> Assigned task:
In every line of the records, look for "down", then report how many lines have it and nothing else.

> Provided data:
──────────────────────────────
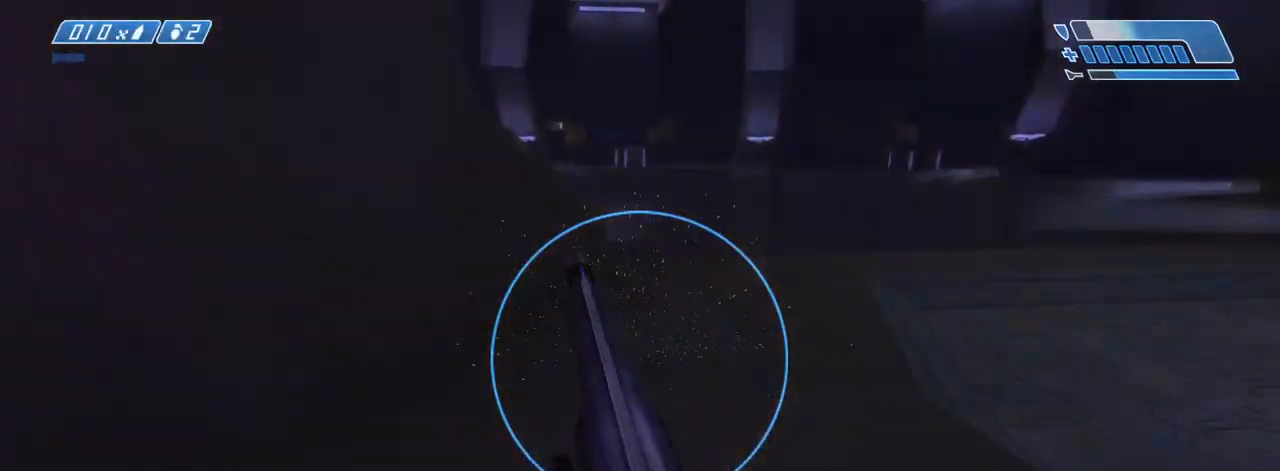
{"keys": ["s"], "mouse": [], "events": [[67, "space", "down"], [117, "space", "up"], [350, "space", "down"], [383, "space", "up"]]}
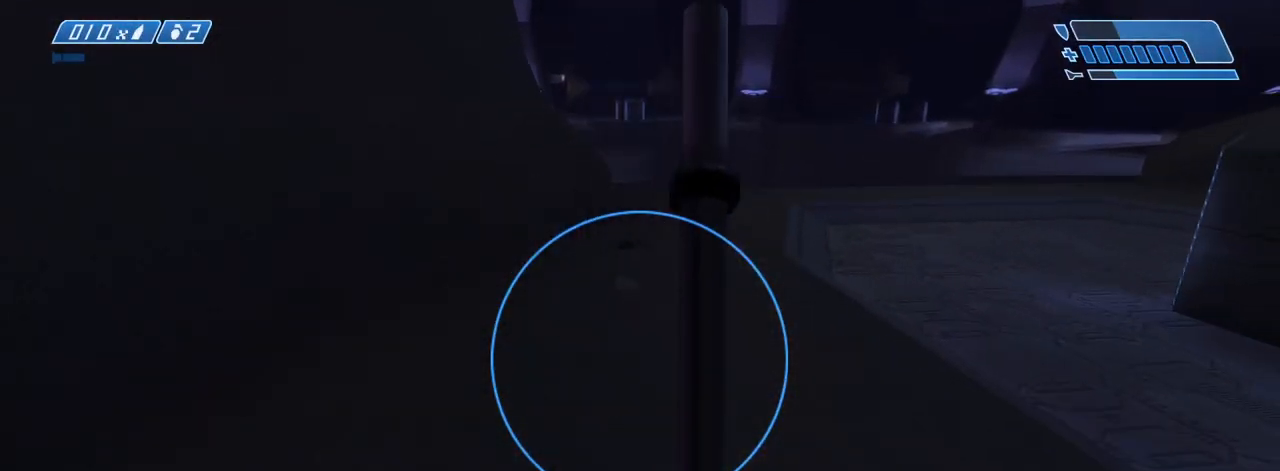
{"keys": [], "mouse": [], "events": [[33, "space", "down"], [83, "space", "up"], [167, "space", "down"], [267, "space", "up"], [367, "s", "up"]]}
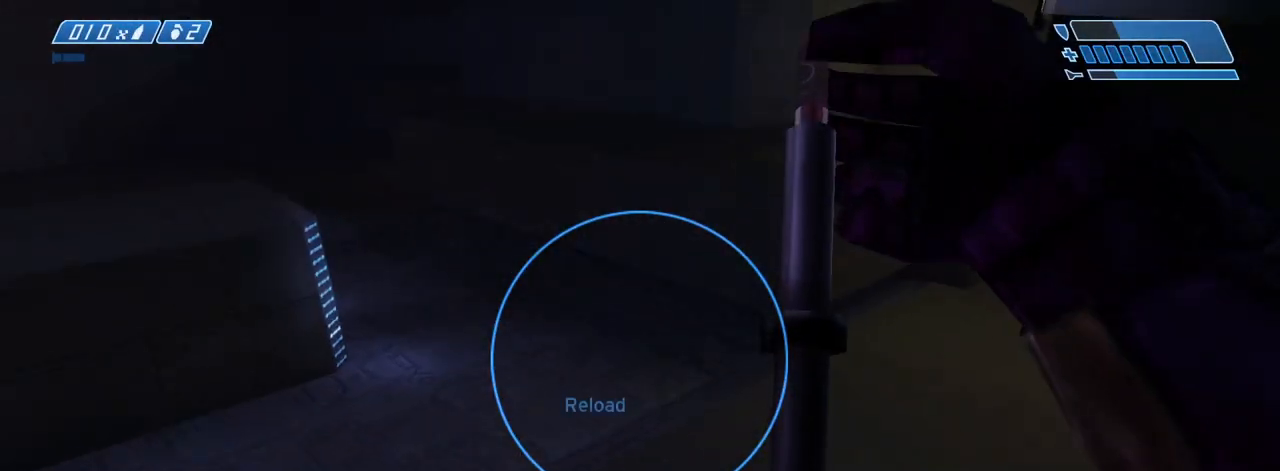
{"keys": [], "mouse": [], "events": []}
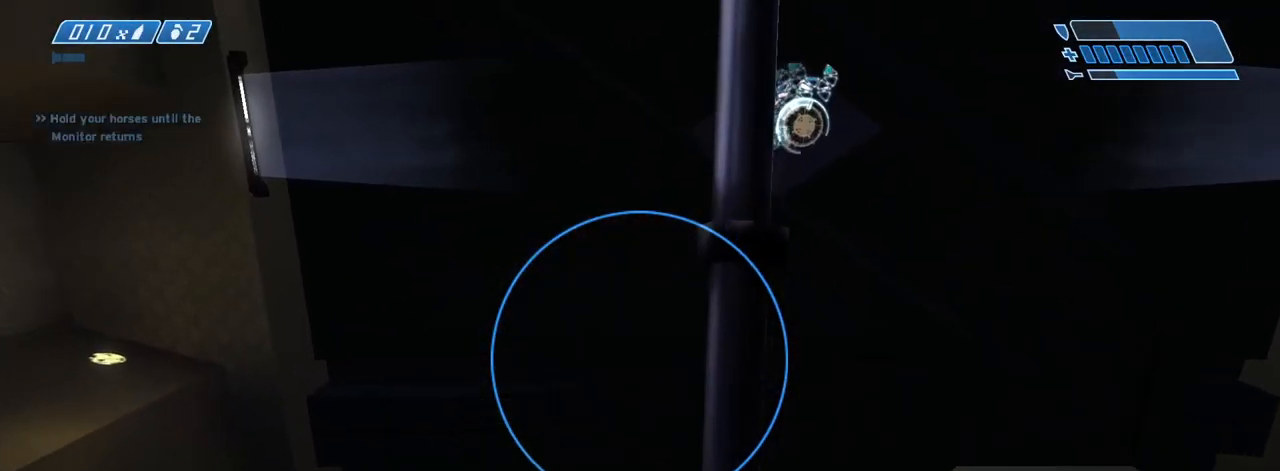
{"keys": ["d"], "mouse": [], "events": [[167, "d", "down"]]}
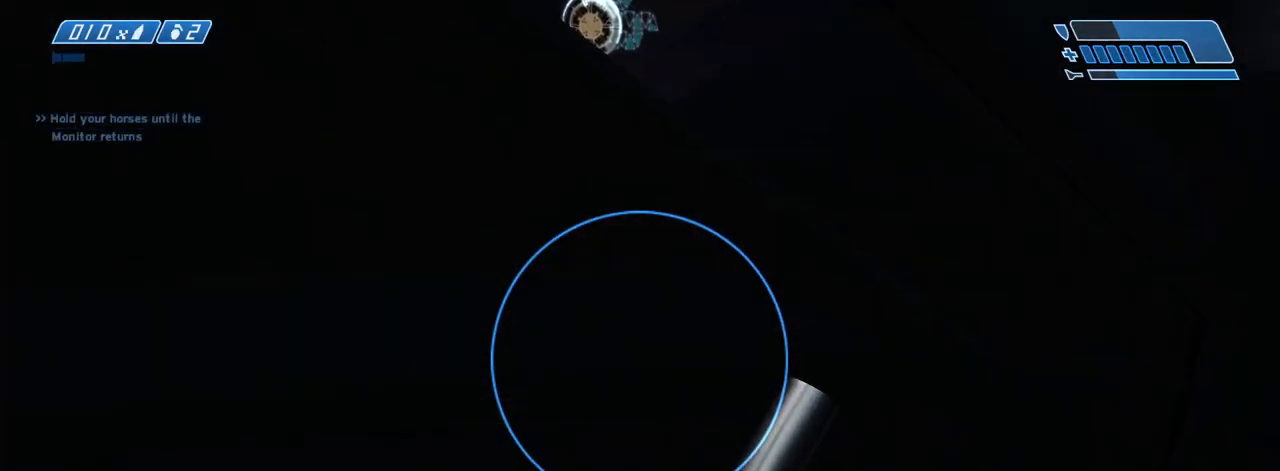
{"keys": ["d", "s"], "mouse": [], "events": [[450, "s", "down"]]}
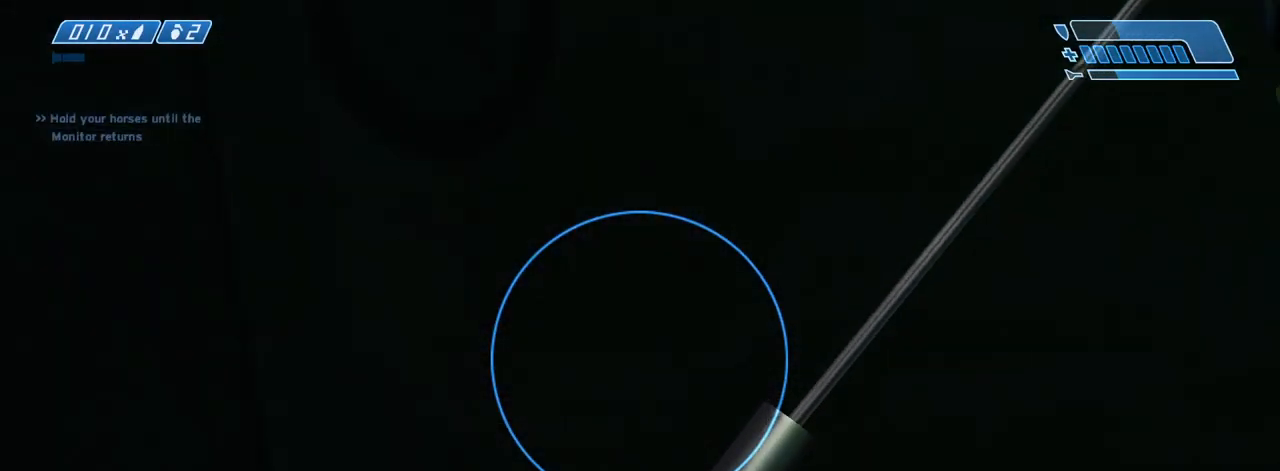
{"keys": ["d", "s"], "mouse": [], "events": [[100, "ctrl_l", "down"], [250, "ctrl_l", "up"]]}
──────────────────────────────
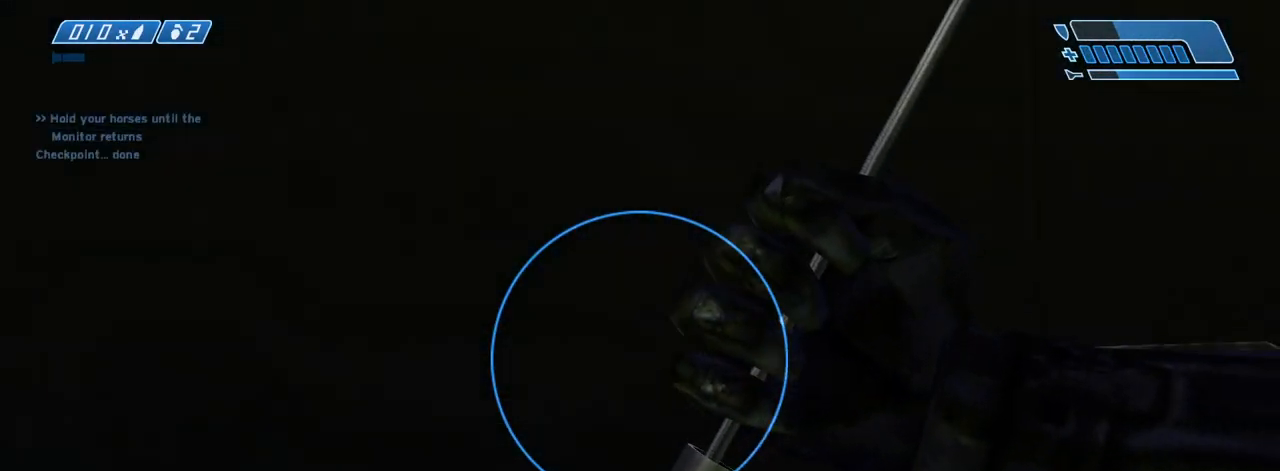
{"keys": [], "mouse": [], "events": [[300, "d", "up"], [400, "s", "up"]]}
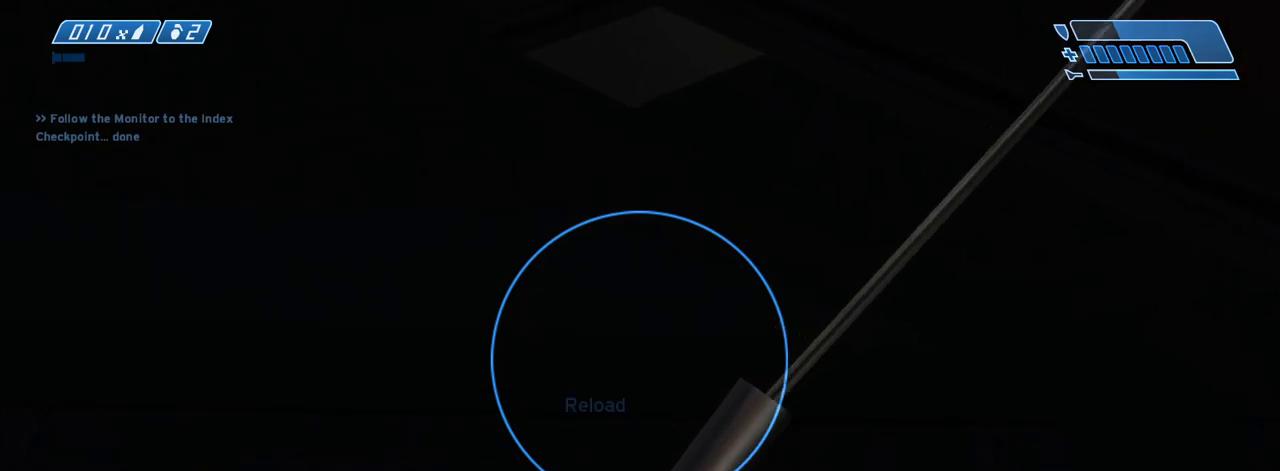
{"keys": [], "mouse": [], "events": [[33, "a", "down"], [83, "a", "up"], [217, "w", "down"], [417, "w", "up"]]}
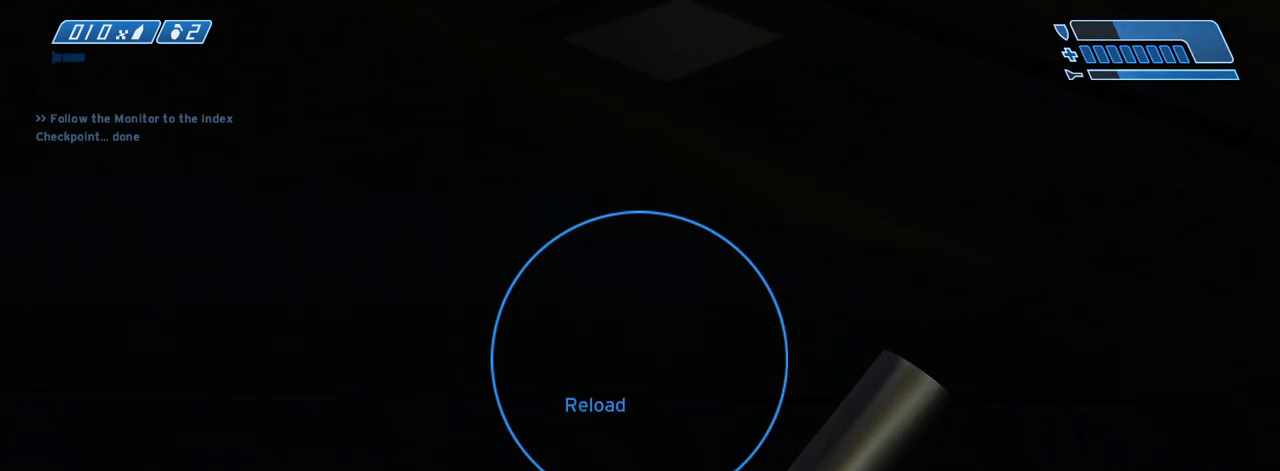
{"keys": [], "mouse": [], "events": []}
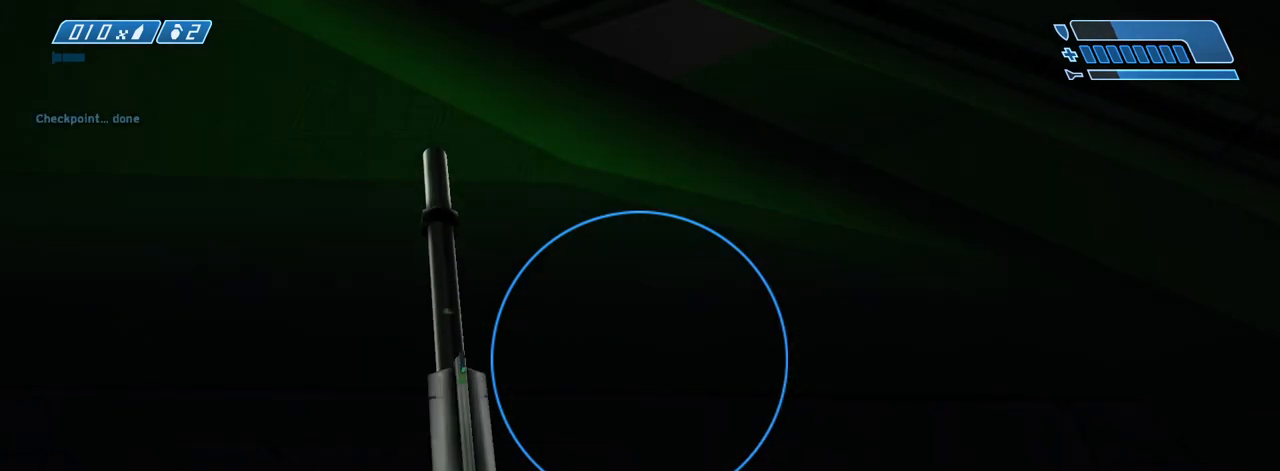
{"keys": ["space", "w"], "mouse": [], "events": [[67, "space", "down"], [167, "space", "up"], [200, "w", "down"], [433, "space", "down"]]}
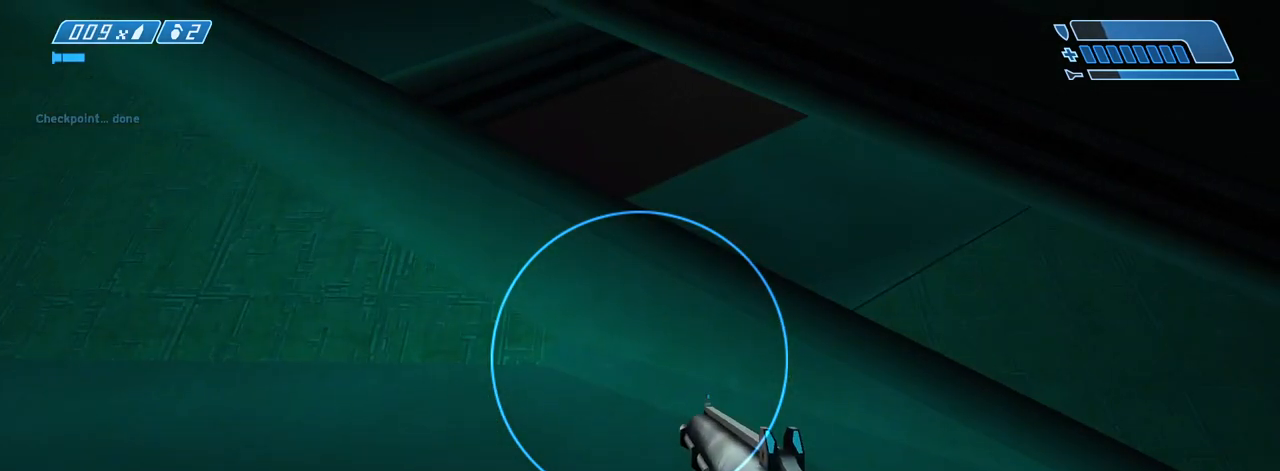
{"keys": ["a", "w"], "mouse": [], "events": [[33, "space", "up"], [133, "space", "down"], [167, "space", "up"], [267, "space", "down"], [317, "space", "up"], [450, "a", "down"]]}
──────────────────────────────
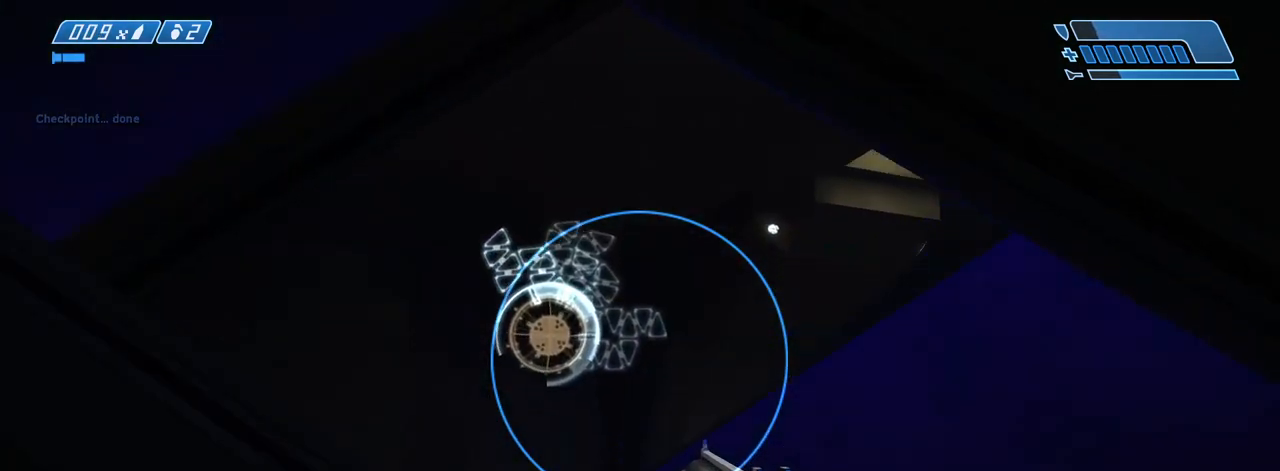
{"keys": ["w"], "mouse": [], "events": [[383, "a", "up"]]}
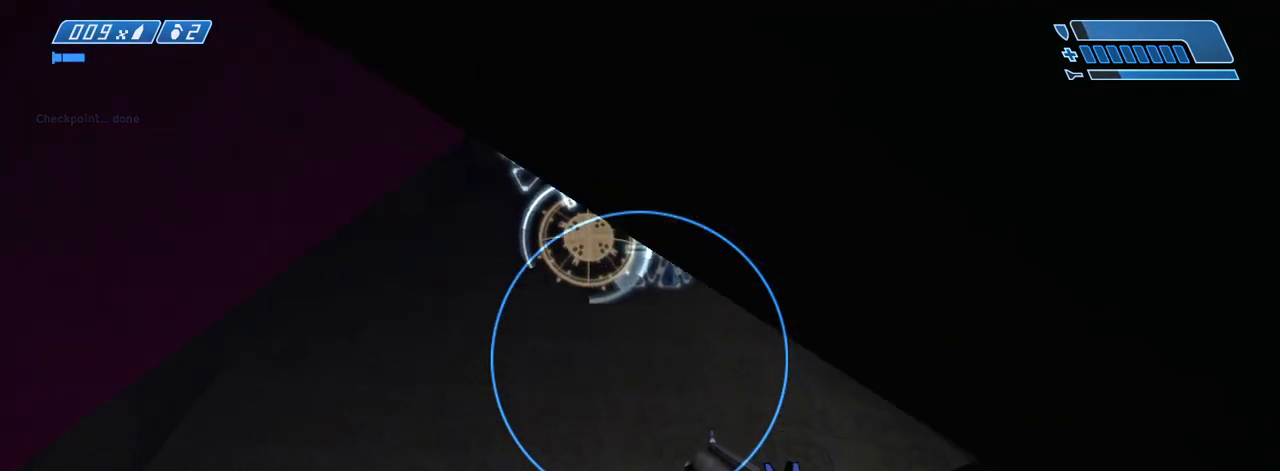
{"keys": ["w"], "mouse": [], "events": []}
──────────────────────────────
> Exercise result:
8